In practice, we all do a little bit of each, in varying proportions. And ultimately it doesn’t matter that much what approach you choose: one of the reasons democracy works well is that it aggregates the choices of so many people that any one person’s choice doesn’t matter that much. So we end up with a result that somehow reflects the population’s preferences for the specific policy points, for overall ideological alignment, and for the qualities of the people involved. It doesn’t work perfectly, obviously. But that’s what democracy is. It’s imperfect by design, and that’s why it works well.
Thanks to Andrew Burleson for comments on a very early draft of this post.
In Quebec, federalism (pro remaining in Canada) vs. sovereigntist (pro leaving Canada) has been the main political divide since the 1970s.
Whether you consider “national” to mean Quebec or Canada, both of which are common usage.

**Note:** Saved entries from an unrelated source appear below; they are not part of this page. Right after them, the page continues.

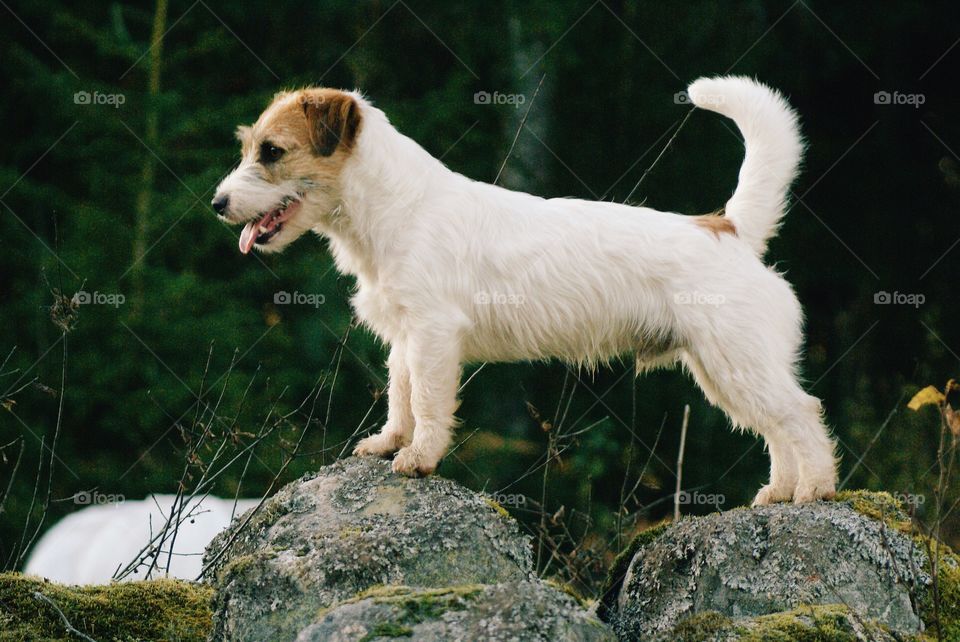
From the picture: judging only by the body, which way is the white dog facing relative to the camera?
to the viewer's left

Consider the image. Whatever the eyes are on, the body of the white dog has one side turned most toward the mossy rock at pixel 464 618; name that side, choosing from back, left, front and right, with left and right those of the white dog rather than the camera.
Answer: left

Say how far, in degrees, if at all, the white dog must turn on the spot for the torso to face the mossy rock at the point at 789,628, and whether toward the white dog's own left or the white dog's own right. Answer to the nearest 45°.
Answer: approximately 135° to the white dog's own left
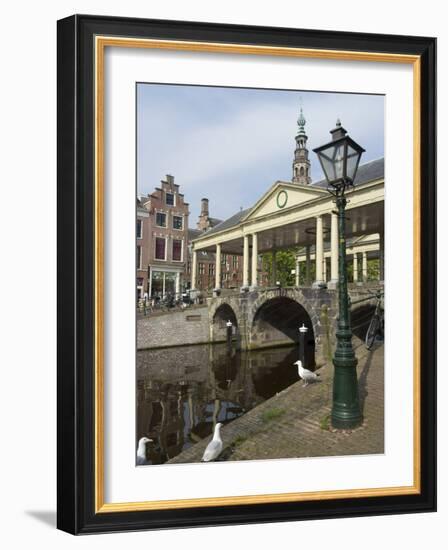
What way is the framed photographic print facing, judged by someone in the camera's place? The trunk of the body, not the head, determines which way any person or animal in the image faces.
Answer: facing the viewer and to the right of the viewer
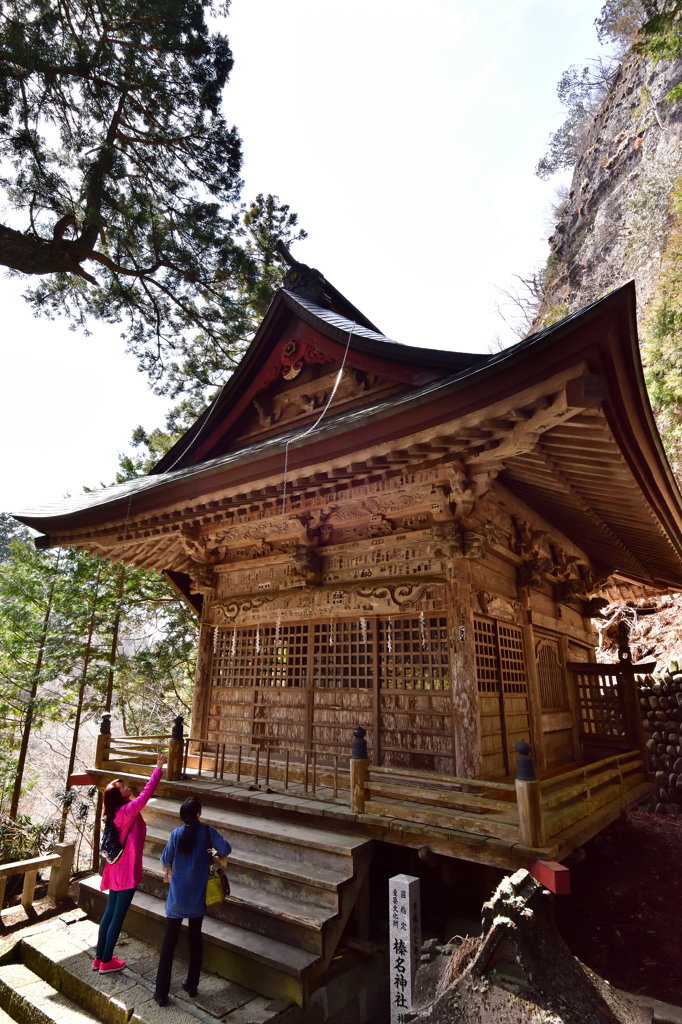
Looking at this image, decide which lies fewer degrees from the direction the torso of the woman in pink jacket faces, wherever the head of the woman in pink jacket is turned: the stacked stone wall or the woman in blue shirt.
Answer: the stacked stone wall

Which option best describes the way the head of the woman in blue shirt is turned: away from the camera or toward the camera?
away from the camera

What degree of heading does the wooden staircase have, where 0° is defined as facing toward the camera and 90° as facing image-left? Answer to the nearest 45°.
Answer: approximately 45°

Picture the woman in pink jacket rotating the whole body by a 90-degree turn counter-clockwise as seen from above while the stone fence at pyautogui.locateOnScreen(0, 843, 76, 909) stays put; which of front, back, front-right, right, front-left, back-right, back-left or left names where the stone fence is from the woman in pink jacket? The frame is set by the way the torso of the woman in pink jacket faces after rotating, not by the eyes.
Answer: front

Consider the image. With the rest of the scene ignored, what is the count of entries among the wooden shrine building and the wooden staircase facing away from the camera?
0

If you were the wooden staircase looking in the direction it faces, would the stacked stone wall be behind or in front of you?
behind

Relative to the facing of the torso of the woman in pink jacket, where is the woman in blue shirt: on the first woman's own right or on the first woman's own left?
on the first woman's own right
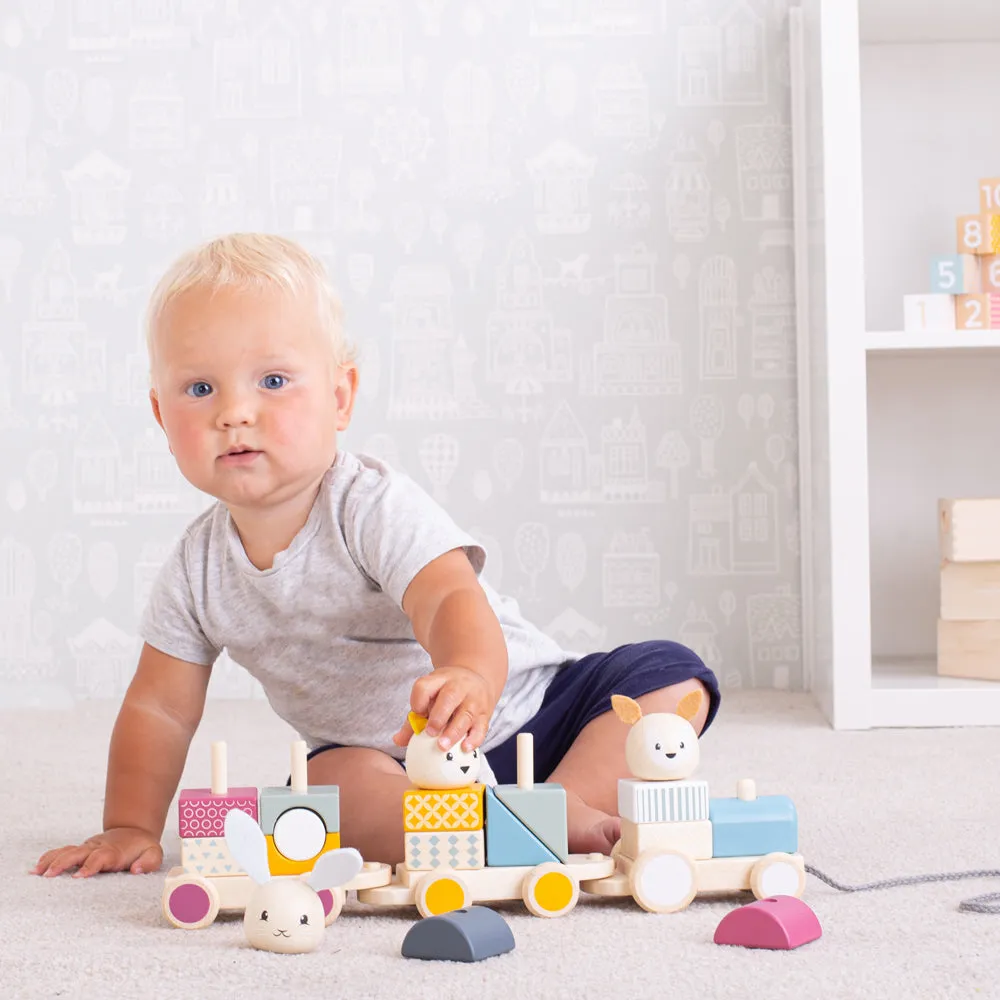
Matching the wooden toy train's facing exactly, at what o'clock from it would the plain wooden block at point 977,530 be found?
The plain wooden block is roughly at 10 o'clock from the wooden toy train.

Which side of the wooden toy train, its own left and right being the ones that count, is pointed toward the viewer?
right

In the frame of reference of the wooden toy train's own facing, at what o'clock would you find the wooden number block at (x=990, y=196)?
The wooden number block is roughly at 10 o'clock from the wooden toy train.

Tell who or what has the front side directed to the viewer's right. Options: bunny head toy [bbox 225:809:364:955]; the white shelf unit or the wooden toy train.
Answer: the wooden toy train

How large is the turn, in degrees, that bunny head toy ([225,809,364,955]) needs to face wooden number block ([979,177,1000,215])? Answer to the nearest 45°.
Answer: approximately 135° to its left

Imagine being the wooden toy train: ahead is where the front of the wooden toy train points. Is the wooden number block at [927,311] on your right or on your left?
on your left

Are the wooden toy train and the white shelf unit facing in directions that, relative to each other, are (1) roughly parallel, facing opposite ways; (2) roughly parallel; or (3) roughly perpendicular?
roughly perpendicular

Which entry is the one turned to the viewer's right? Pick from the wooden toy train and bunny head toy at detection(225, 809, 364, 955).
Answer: the wooden toy train

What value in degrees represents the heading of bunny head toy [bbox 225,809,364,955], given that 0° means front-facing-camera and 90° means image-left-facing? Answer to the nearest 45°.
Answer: approximately 0°

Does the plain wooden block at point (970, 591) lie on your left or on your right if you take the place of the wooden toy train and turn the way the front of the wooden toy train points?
on your left
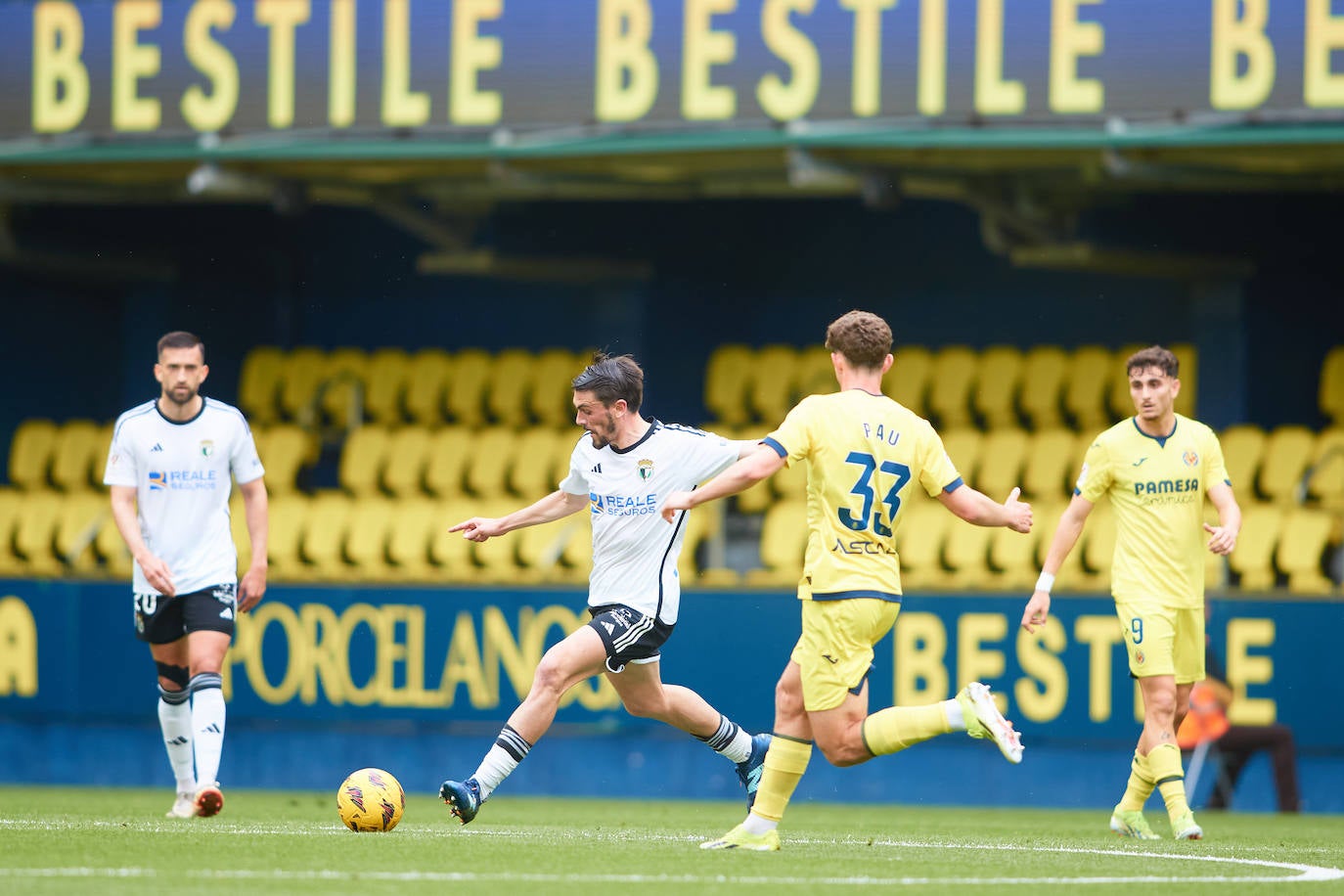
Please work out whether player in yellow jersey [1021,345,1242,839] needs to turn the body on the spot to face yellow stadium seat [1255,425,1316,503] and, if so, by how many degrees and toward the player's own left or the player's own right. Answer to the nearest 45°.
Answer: approximately 180°

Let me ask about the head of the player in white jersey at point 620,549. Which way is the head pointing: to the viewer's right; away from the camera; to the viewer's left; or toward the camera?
to the viewer's left

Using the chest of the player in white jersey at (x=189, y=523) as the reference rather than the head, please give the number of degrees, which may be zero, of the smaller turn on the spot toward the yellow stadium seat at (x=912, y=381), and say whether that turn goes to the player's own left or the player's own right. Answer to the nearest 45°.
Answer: approximately 135° to the player's own left

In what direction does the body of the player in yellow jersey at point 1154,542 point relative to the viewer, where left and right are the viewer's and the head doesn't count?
facing the viewer

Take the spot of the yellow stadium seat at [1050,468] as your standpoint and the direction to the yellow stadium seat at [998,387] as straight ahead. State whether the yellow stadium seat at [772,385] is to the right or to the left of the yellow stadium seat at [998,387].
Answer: left

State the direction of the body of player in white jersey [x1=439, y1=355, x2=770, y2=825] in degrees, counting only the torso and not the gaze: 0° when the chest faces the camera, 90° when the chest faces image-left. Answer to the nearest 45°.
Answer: approximately 45°

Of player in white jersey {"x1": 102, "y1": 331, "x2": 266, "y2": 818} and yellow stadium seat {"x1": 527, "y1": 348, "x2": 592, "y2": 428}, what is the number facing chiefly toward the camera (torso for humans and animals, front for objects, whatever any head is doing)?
2

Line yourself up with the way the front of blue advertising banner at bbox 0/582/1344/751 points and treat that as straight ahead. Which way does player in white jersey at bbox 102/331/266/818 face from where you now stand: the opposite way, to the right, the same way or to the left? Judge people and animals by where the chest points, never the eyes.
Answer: the same way

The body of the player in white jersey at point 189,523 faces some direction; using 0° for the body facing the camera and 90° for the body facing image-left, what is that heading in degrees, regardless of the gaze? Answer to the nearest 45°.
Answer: approximately 0°

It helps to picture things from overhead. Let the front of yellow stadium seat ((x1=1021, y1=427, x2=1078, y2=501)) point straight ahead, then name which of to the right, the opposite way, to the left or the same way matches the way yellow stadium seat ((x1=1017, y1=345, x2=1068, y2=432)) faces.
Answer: the same way

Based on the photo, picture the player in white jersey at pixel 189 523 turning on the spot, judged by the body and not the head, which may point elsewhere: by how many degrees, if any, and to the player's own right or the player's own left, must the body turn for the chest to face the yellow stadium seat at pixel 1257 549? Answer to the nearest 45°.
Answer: approximately 135° to the player's own left

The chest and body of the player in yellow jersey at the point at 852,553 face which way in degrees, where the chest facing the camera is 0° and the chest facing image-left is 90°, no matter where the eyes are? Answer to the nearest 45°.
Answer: approximately 135°
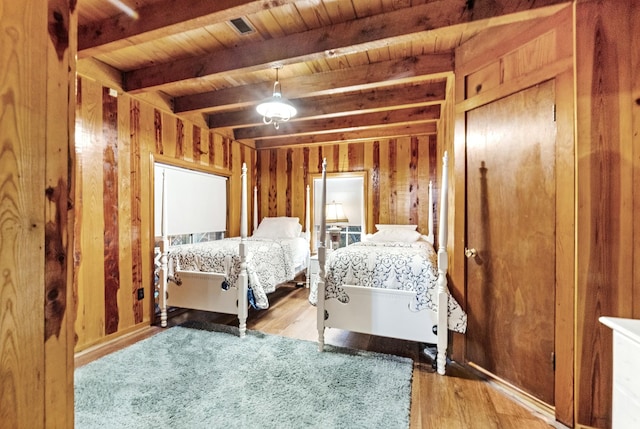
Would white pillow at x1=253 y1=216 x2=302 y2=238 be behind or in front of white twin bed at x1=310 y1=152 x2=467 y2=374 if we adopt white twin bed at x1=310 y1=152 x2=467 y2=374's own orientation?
behind

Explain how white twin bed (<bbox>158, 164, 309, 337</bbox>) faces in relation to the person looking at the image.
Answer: facing the viewer and to the left of the viewer

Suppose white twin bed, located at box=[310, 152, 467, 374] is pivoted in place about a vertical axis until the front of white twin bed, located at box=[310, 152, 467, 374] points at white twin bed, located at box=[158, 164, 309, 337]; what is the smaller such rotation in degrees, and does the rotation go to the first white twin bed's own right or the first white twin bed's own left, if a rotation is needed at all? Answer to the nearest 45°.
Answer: approximately 90° to the first white twin bed's own right

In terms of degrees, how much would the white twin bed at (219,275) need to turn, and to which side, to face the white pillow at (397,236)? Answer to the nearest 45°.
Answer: approximately 135° to its left

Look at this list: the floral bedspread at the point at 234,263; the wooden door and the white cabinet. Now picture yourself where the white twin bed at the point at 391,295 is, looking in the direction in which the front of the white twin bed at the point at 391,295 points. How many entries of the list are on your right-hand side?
1

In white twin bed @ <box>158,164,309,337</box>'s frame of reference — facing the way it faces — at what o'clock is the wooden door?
The wooden door is roughly at 9 o'clock from the white twin bed.

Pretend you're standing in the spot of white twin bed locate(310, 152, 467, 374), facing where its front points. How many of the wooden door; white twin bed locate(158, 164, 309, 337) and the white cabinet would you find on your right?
1

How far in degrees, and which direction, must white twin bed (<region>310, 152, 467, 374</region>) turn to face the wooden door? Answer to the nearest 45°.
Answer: approximately 90° to its left

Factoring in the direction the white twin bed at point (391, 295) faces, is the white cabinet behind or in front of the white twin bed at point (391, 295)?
in front

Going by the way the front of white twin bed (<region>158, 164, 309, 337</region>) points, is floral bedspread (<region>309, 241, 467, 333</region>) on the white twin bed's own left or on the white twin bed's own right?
on the white twin bed's own left

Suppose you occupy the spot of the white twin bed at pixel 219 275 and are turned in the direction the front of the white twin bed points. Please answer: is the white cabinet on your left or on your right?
on your left

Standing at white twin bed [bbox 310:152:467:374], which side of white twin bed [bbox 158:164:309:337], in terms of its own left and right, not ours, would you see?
left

An aside: I recently visited Santa Fe, in New Mexico. A friend’s friend who lives there told us about a hot-button local political issue. In the city’s main square there used to be an obelisk called the Soldiers’ Monument. The monument has been controversial because of its references to the local indigenous people (“savage Indians” engaged in battles against the soldiers the monument commemorates). In 2020, protesters toppled the monument, and apparently it became the talk of the town for the next few years: what should we do with the obelisk, and with the people who brought it down? It’s apparently still an issue in the upcoming election three days from now. My friend’s friend said he felt like the only person in the whole town who cared about any issue other than the obelisk, such as education or whatever. We might say this is a failure mode of the “deontology” approach: sometimes one particular way of simplifying electoral choice becomes so salient that it overshadows everything else.